Ok, I am interested to see whether you will manage to get the parallel analysis using CopywriteR working.

As to your question: it should not matter whether you run CopywriteR a number of times on single bams, or on the combined set, as long as the provided controls are the same in both analyses (internally the samples are analyzed completely independently even if multiple samples are analyzed together). Did you check whether the input for CGHcall (the 2 .igv files) were identical? I am not quite sure where things went wrong; if you provide me with the exact code you run I might be able to help you out.

Thomas

0
3.7 years ago by
smcnulty0
smcnulty0 wrote:

Hi Thomas,

So, here's the breakdown of my work so far ...

As I said before, I'm trying to process 17 BAM files, either as 1 run on my laptop or as 17 separate runs on our cluster. I'm often getting this error at the end of the run:

Total calculation time of CopywriteR was:  31.96694

Warning message:
In plot.xy(xy.coords(x, y), type = type, ...) :
"subset" is not a graphical parameter

However, the process still generates (what looks like) a completed .igv file. The igv files generated on my laptop and on our cluster look very similar, but are not identical. I have some examples below:

laptop1: chr15    60000001    60050000    chr15:60000001-60050000    0.719653400974822

cluster1: chr15    60000001    60050000    chr15:60000001-60050000    0.719653400974823

laptop2: chr15    60700001    60750000    chr15:60700001-60750000    0.0973944022031557

cluster2: chr15    60700001    60750000    chr15:60700001-60750000    0.0973944022031558

The differences seem super, super tiny, but they seem to matter a great deal b/c I get different results out of CGHcall.

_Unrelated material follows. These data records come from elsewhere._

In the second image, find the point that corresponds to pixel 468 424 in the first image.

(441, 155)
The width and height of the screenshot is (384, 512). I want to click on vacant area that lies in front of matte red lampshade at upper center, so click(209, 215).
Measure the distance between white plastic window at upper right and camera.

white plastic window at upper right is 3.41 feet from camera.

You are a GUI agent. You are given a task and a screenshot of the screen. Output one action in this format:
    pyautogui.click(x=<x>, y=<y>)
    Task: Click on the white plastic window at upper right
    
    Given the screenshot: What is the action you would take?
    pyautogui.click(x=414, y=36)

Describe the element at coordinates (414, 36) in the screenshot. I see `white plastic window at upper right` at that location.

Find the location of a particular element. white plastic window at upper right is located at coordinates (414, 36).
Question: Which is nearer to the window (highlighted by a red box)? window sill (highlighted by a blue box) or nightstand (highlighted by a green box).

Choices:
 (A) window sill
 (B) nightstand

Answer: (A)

Last night I decided to make sure that all the input files were the same buy comparing md5 checksums to make sure nothing had gotten corrupted/altered in the transfers. In doing this, I realized that there must be a slight difference in the hg19 files being pulled down by PreCopywriteR. I figured this was the source of the problem until I transferred the hg19 files from my laptop to the cluster. Running CopywriteR with the laptop hg19 files still got me the same "cluster" results.

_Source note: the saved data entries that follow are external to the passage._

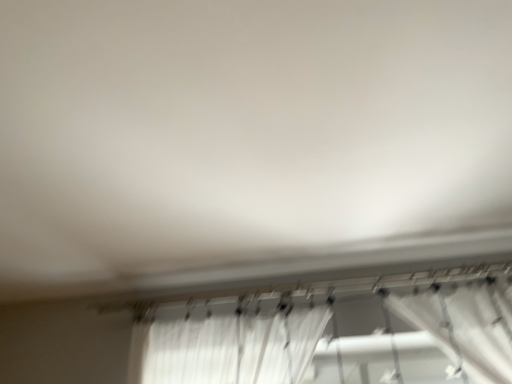
You are a GUI agent. You are given a task and a screenshot of the screen. Output one action in this format:
    pyautogui.click(x=<x>, y=<y>)
    Task: Click on the white sheer curtain at right
    
    Given the screenshot: What is the action you would take?
    pyautogui.click(x=465, y=326)

This screenshot has height=384, width=512. What do you see at coordinates (465, 326) in the screenshot?
I see `white sheer curtain at right` at bounding box center [465, 326].

Where is `white sheer curtain at right`? white sheer curtain at right is located at coordinates (465, 326).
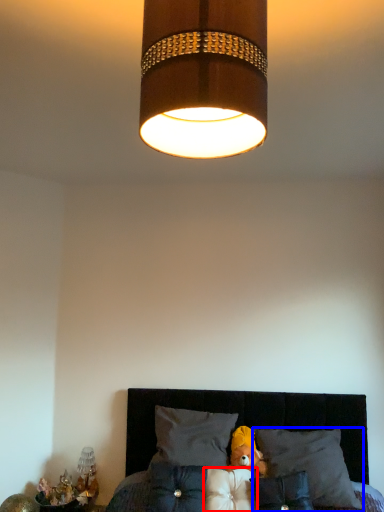
Question: Which object appears farthest to the camera in this image, pillow (highlighted by a red box) or pillow (highlighted by a blue box)?

Choices:
 (A) pillow
 (B) pillow

Answer: (B)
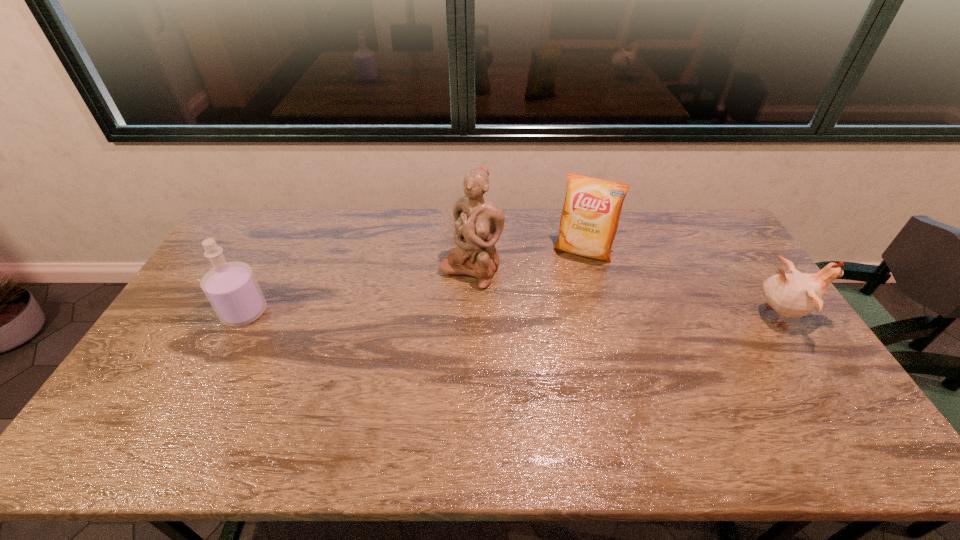
In order to click on free point between the second object from left to right and the shortest object in this screenshot , I will do `click(625, 293)`.

The width and height of the screenshot is (960, 540). I want to click on free space between the figurine and the leftmost object, so [x=358, y=291].

Where is `empty location between the third object from right to left and the perfume`? empty location between the third object from right to left and the perfume is located at coordinates (358, 291).

This screenshot has width=960, height=540. Find the location of `object that is the third nearest to the third object from left to right`. object that is the third nearest to the third object from left to right is located at coordinates (231, 287).

Choose which object is the nearest neighbor to the second object from right to left. Please provide its 2D coordinates. Your answer should be formatted as a tuple, i.e. [(x, y)], where the tuple contains the x and y coordinates of a point satisfying the conditions above.

[(479, 223)]

Identify the location of vacant space that satisfies the following two spatial constraints: 1. on the front side of the perfume; 2. at the beak of the shortest object. Image resolution: width=960 pixels, height=540 pixels. (243, 316).

You are a GUI agent. You are given a task and a screenshot of the screen. Output one action in this format:
    pyautogui.click(x=<x>, y=<y>)
    Task: Click on the vacant space that satisfies the following two spatial constraints: 1. on the back side of the figurine; 2. on the right side of the perfume
    The width and height of the screenshot is (960, 540).
    Given the screenshot: What is the action you would take?
    pyautogui.click(x=267, y=270)

Image resolution: width=960 pixels, height=540 pixels. In order to click on vacant space that satisfies the following two spatial constraints: 1. on the front side of the second object from right to left; 2. at the beak of the bird in this screenshot , I will do (600, 316).

Locate an element on the screen. The width and height of the screenshot is (960, 540). vacant region that satisfies the following two spatial constraints: 1. on the back side of the perfume; 2. on the left side of the tallest object is located at coordinates point(267,270).

Identify the location of vacant point that satisfies the following two spatial constraints: 1. on the back side of the perfume; 2. on the right side of the crisp (potato chip). This screenshot has width=960, height=540. (276, 252).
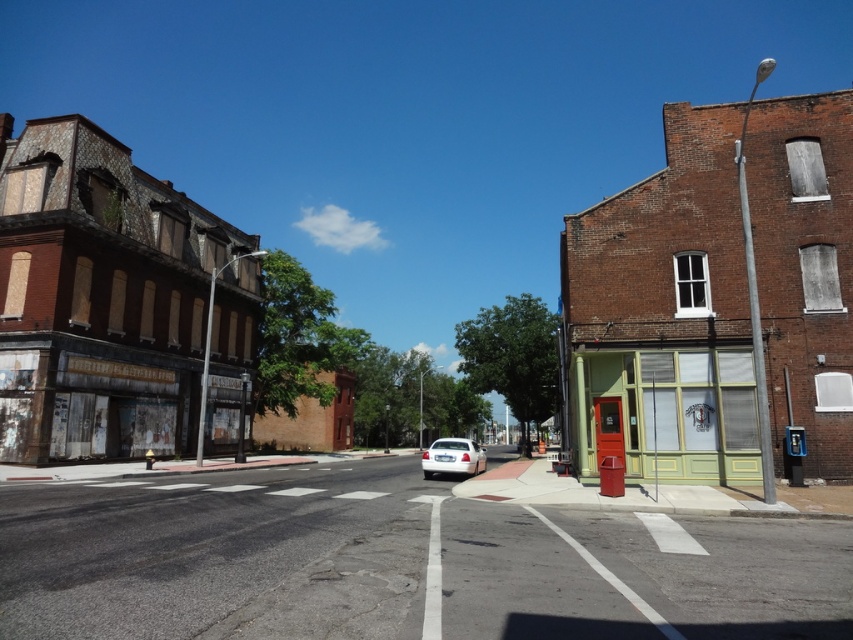
Can you confirm if smooth asphalt road at center is positioned above white glossy sedan at center?

Yes.

Between point (195, 502) and point (474, 474), which one is positioned behind?

Point (474, 474)

Is point (799, 637) behind point (426, 460)?

No, it is not.

The width and height of the screenshot is (853, 640). Find the location of `smooth asphalt road at center`. smooth asphalt road at center is located at coordinates (397, 563).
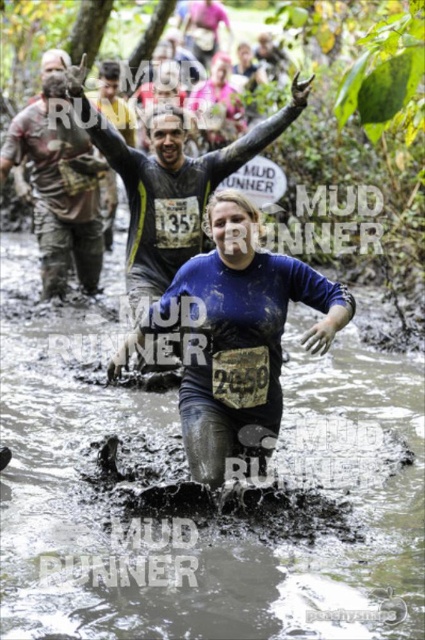
You are a photographer at the mud run event. You need to capture a photo of the blue fabric shirt at center and the blue matte shirt at center. Which one is positioned lower in the image?

The blue fabric shirt at center is located below the blue matte shirt at center, so it is positioned lower in the image.

You are a race organizer planning to place a safety cone at the point marked by the coordinates point (183,476). Based on the scene description, what obstacle is located at that point?

The point (183,476) corresponds to muddy water at center, so the safety cone should be placed at the muddy water at center obstacle.

You are a photographer positioned at the starting line of the mud run. You want to capture a photo that emphasizes the muddy water at center while ensuring the blue matte shirt at center is still visible but less prominent. Based on their positions, is this possible?

The muddy water at center is closer to the viewer than the blue matte shirt at center. By focusing on the muddy water at center, the blue matte shirt at center will naturally appear less prominent in the background, making it possible to achieve the desired composition.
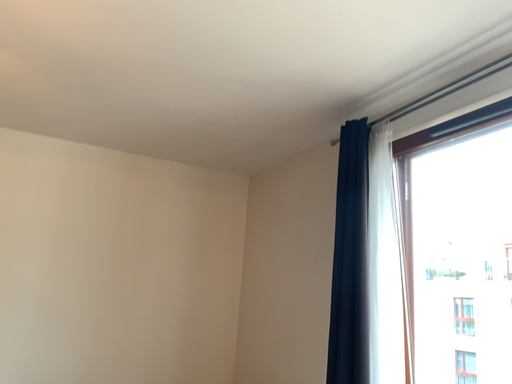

To be clear, I'm using the same versions of CopywriteR and CGHcall in both places, though my laptop is running R version 3.2.3 and our cluster is running R version 3.2.1.

I sent you an email with the code I used in each place since I'm not sure if its possible to attach it here.

Ok, to me it seems that CopywriteR runs as it should and that the small differences in the .igv file stem from the internal settings of the system you are using. My first thought on the differences in the output from CGHcall is that they come from differences in the way you run the tool. Could it be that you process individual samples separately (using CGHcall) on the clusters, while in the other case you run CGHcall on the entire set of samples together? In that case one wouldn't expect the same results, as CGHcall imputes absent values, and this is (as far as I know) dependent on the values of other samples. Therefore there would be a difference whether you run CGHcall on individual samples and then perform the merge, versus running CGHcall on your merged data. Could it be that this is the problem?

Thomas

0
3.7 years ago by
smcnulty0
smcnulty0 wrote:

I think this may account for part of the problem. I was processing the samples together in CGHcall, but was missing a few on my laptop. I processed 17 BAMs on the cluster but only a subset of those on the laptop.

We also found this in the CGHcall documentation (http://www.rdocumentation.org/packages/DNAcopy/html/segment.html)

"Since the segmentation procedure uses a permutation reference distribution, R commands for setting and saving seeds should be used if the user wishes to reproduce the results."

I was just wondering if this is also the case for CopywriteR. Should I be setting a seed manually there as well to make sure my results are 100% reproducible? This will be very important for me going forward.